━━━━━ Texte à analyser

Blogue 067 : Ni complaisance ni paranoïa

David Rand

2015-12-21

Qu’ont en commun Donald Trump et Justin Trudeau ? Les deux sont incapables de reconnaître que les musulmans, comme la plupart des groupes, manifestent une grande diversité et présentent une large gamme de caractéristiques. Les deux, Trump et Trudeau, voient les musulmans comme un groupe homogène.

Selon Donald Trump, tous les musulmans sont dangereux et il les traite en parias, comme s’ils appartenaient tous à la frange des fous extrémistes djihadistes. Dans une déclaration faite le 7 décembre dernier, Trump a proposé de fermer les frontières des États-Unis à tout musulman, qu’il soit immigrant ou simple visiteur. Dans la panoplie des candidats du parti républicain à la présidence américaine, où à peu près tous apparaissent comme des arriérés, Trump a dorénavant l’air d’être le plus abruti parmi même cet ensemble de minables, au point où plusieurs entre eux ont dénoncé cette déclaration.

Des accusations de xénophobie, voire de fascisme, sont décidément à l’ordre du jour. Néanmoins un certain scepticisme s’impose aussi. Ibrahim Hooper, directeur du Council on American-Islamic Relations (CAIR) ou Conseil sur les relations américano-islamiques a déclaré que nous abordons maintenant le domaine du fascisme, mais Hooper est mal placé pour faire de telles accusations étant donné que le CAIR aurait apparemment lui-même des liens avec des organismes douteux aux allures plutôt fascistes.

Des comparaisons entre la façon dont Trump voit les musulmans d’une part, et les agissements des nazis à l’égard des Juifs de l’autre, ne tiennent pas la route. Les cibles de l’opprobre de Trump sont les adhérents à la religion musulmane, tandis que les nazis ciblaient la « race » juive, non pas la religion judaïque. Trump réagit aux actes violents d’un petit nombre de djihadistes musulmans—et à un nombre plus grand de musulmans qui sympathisent apparemment avec les extrémistes. Ainsi, sa réaction se fonde sur la peur du terrorisme religieux, tandis que l’antipathie anti-juive des nazis reposait d’abord et avant tout sur des considérations économiques. D’ailleurs, les nazis et leur fanatisme anti-juif trouvaient un appui enthousiaste chez plusieurs intégristes islamistes, en particulier Mohammed Amin al-Husseini, Grand Mufti de Jérusalem à l’époque.

━━━━━━━━━━

Actions à mener:
(1) D'après le billet de blogue, pourquoi les comparaisons entre la façon dont Trump voit les musulmans et les agissements des nazis à l'égard des Juifs ne tiennent-elles pas la route ? Répondez en une à trois phrases.
(2) Reproduisez fidèlement le passage du billet de blogue qui va de « Qu’ont en commun » à « dénoncé cette déclaration. ».
(3) Donnez la suite du billet de blogue sur Trump, Trudeau et les musulmans, à partir de la dernière phrase présentée.
Les lignes placées plus bas ne sont pas nécessaires.

━━━━━ Segment de données

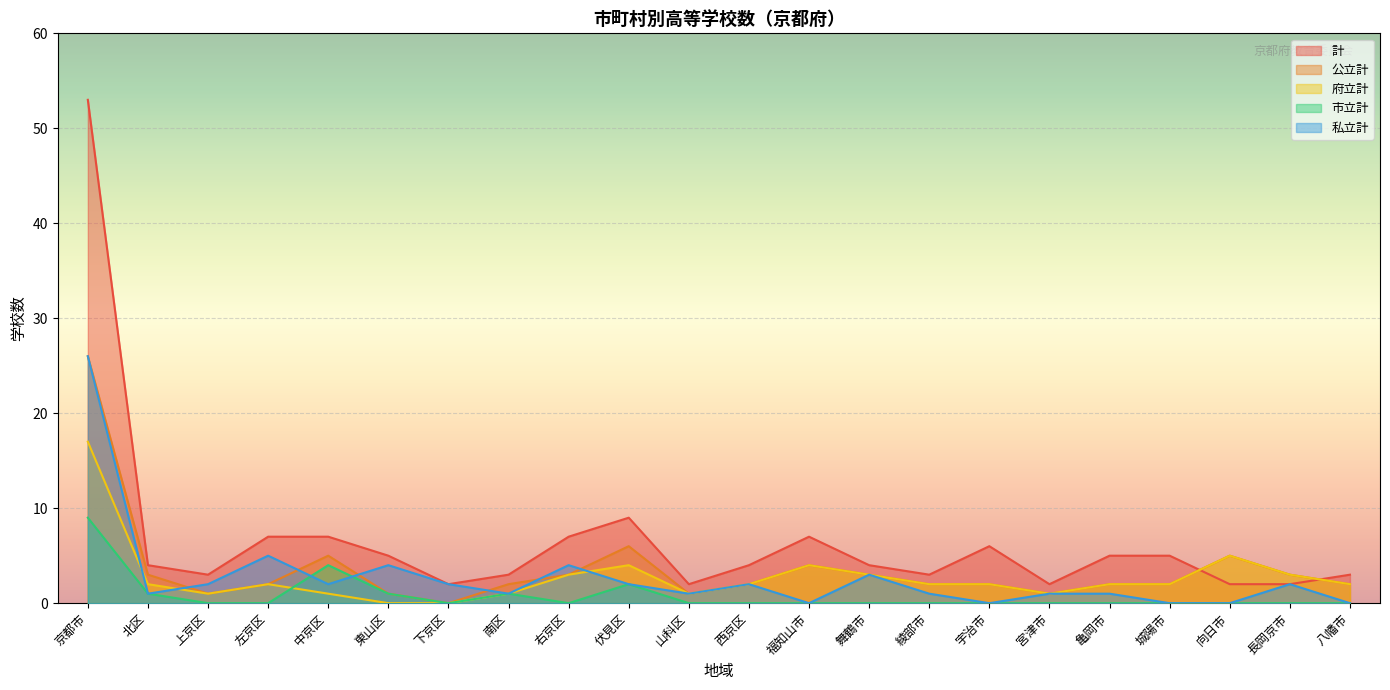

True or false: 計 has more than 1 points higher than both neighbors.

True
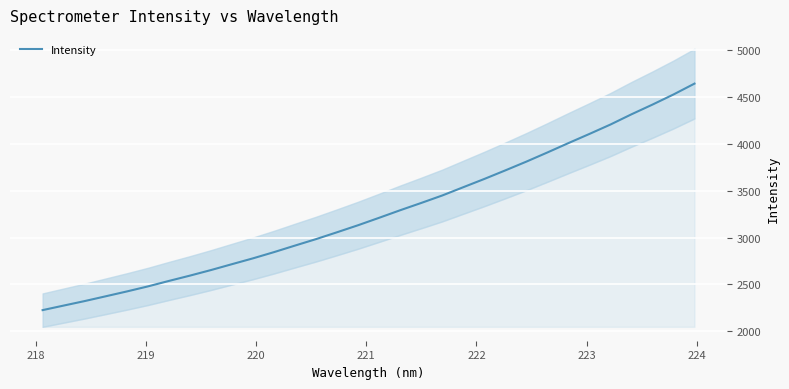

What is the minimum value for Intensity?

2225.9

━━━━━━━━━━

Réponses:
(1) Trump vise les adhérents à la religion musulmane, alors que les nazis ciblaient la « race » juive et non la religion judaïque. De plus, la réaction de Trump se fonde sur la peur du terrorisme religieux, tandis que l'antipathie anti-juive des nazis reposait d'abord sur des considérations économiques.

(2)
Qu’ont en commun Donald Trump et Justin Trudeau ? Les deux sont incapables de reconnaître que les musulmans, comme la plupart des groupes, manifestent une grande diversité et présentent une large gamme de caractéristiques. Les deux, Trump et Trudeau, voient les musulmans comme un groupe homogène.

Selon Donald Trump, tous les musulmans sont dangereux et il les traite en parias, comme s’ils appartenaient tous à la frange des fous extrémistes djihadistes. Dans une déclaration faite le 7 décembre dernier, Trump a proposé de fermer les frontières des États-Unis à tout musulman, qu’il soit immigrant ou simple visiteur. Dans la panoplie des candidats du parti républicain à la présidence américaine, où à peu près tous apparaissent comme des arriérés, Trump a dorénavant l’air d’être le plus abruti parmi même cet ensemble de minables, au point où plusieurs entre eux ont dénoncé cette déclaration.

(3)
Effectivement, Donald Trump est un clown populiste d’extrême-droite et sans scrupules, et sans doute un fasciste. Mais le nazisme a moins d’affinités avec Trump lui-même qu’avec les extrémistes totalitaires qui suscitent sa réaction exagérée.

Justin Trudeau, par contre, agit sans inquiétude aucune, comme si l’islam était anodin, comme si la frange extrémiste de cette religion n’existait pas. Avant la récente élection fédérale, ses visites à plusieurs mosquées, associées à des tendances conservatrices islamistes prônant la charia, ont suscité un certain émoi. À la mosquée de Brossard, il a rencontré Samer Majzoub, directeur du Forum musulman canadien (FMC). Comme le CAIR, le FMC a l’habitude d’employer, avec une fréquence alarmante, des accusations d’« islamophobie » afin d’intimider les critiques de l’islam. En règle générale, l’utilisation de ce terme sous forme d’accusation se fait soit par les apologistes de l’islamofascisme, soit par les dupes de celui-ci. Dans sa circonscription de Papineau, Trudeau a visité la mosquée Al Sunnah Al-Nabawiah qui fait la promotion d’une interprétation wahhabite de l’islam.

Une fois élu, Trudeau a presque immédiatement rempli une de ses promesses électorales en retirant les avions de chasse canadiens du conflit contre Daesh. Il a maintenu cette décision même après les événements horrifiques de 13 novembre à Paris, quelques semaines à peine après les élections. Mais la Syrie en 2015 n’est pas le Vietnam en 1970. Les invasions de pays du Moyen-Orient motivées par une maladroite politique étrangère anglo-américaine n’ont pas créé l’islamisme. Au contraire, ces invasions ont déstabilisé la région, ouvrant ainsi une boîte de Pandore et libérant ce monstre préexistant que nous appelons islamisme. Abandonner la lutte maintenant ne rétablira pas la situation qui prévalait avant les invasions. Il est trop tard pour fermer la boîte.

Donald Trump pratique la paranoïa ; Justin Trudeau la complaisance. Les deux sont très utiles pour les islamistes. Le projet de Trump de persécuter les musulmans permettra aux extrémistes et leurs sympathisants de continuer à jouer les victimes avec impunité, comme si toutes les peurs étaient irrationnelles. La complaisance de Trudeau est une porte grand ouverte, permettant aux extrémistes d’entrer avec tous les autres musulmans, comme s’ils ne posaient aucun danger. Que ce soit intentionnel ou par naïveté, Trudeau se montre bien aimable à l’égard de plusieurs intégristes très douteux. Les deux, Trump et Trudeau, chacun à sa manière particulière, facilitent le projet djihadiste.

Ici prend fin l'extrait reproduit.